**Job**
In the records, from the line with "Get a price in less than 24 hours" to the line with "cking! This case", change "Privacy Policy" to "Terms of Use" and leave everything else as it is. Write out only those lines, without the pictures.

[Saved entries]
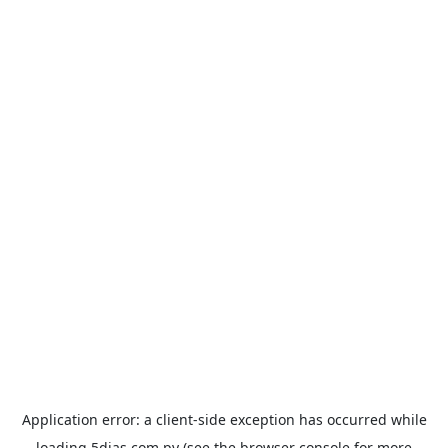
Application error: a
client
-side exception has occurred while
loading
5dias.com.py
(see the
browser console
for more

==

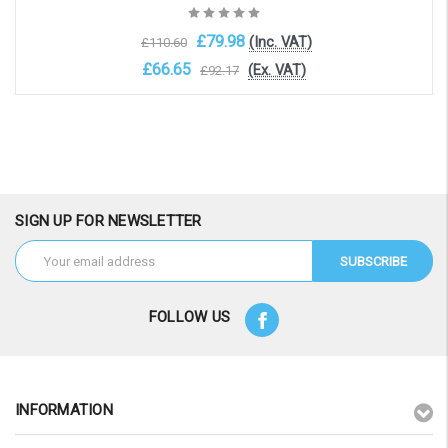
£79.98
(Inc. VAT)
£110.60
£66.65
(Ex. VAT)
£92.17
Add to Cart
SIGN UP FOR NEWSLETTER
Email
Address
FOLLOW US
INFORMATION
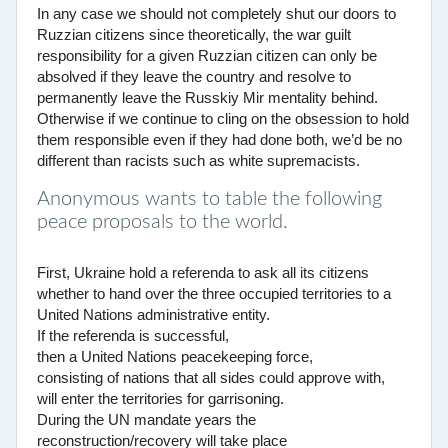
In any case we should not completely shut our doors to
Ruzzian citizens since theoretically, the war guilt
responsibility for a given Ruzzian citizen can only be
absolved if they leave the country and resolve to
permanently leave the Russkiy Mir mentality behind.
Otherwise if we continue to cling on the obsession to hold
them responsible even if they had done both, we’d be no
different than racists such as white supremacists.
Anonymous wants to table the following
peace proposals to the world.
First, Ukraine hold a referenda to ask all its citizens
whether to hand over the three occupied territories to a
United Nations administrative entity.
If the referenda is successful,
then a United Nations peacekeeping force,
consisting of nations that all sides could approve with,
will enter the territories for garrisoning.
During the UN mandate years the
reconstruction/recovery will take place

---

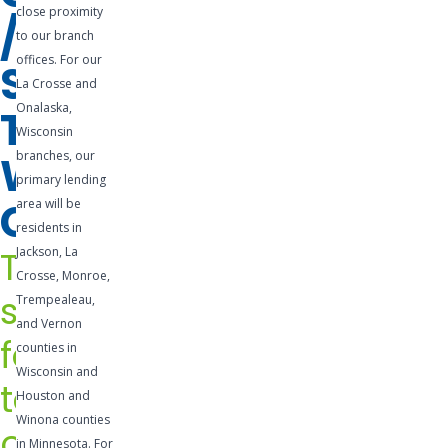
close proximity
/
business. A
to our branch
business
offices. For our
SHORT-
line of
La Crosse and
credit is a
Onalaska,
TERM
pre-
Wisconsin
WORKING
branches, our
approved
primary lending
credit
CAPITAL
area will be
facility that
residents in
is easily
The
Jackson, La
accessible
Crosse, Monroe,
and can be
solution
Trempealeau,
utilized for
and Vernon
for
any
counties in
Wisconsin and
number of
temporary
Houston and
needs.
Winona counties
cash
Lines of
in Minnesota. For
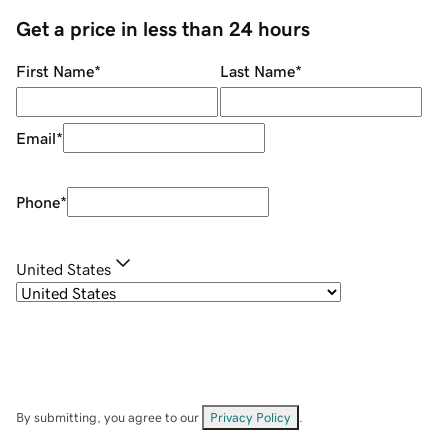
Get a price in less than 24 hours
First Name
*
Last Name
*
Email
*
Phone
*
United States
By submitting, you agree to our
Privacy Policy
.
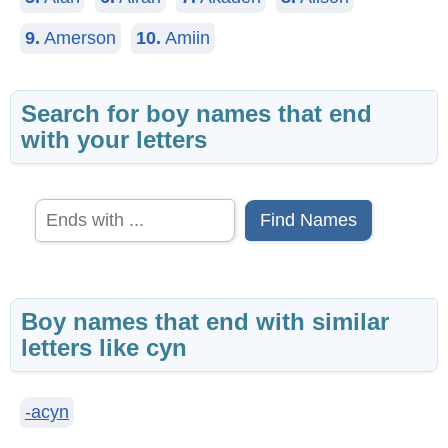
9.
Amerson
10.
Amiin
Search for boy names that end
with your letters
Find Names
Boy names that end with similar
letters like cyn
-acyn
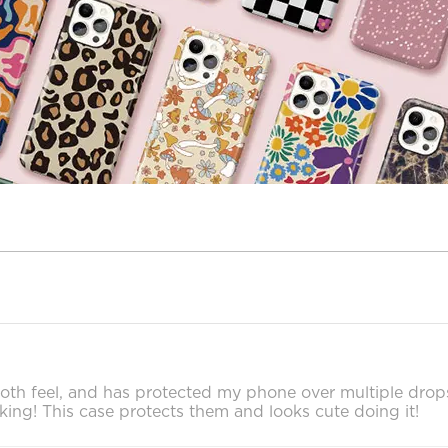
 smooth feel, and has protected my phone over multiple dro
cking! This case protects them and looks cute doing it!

**Result below**
Get a price in less than 24 hours
First Name
*
Last Name
*
Email
*
Phone
*
United States
By submitting, you agree to our
Terms of Use
.
9.
Amerson
10.
Amiin
Search for boy names that end
with your letters
Find Names
Boy names that end with similar
letters like cyn
-acyn
 smooth feel, and has protected my phone over multiple dro
cking! This case protects them and looks cute doing it!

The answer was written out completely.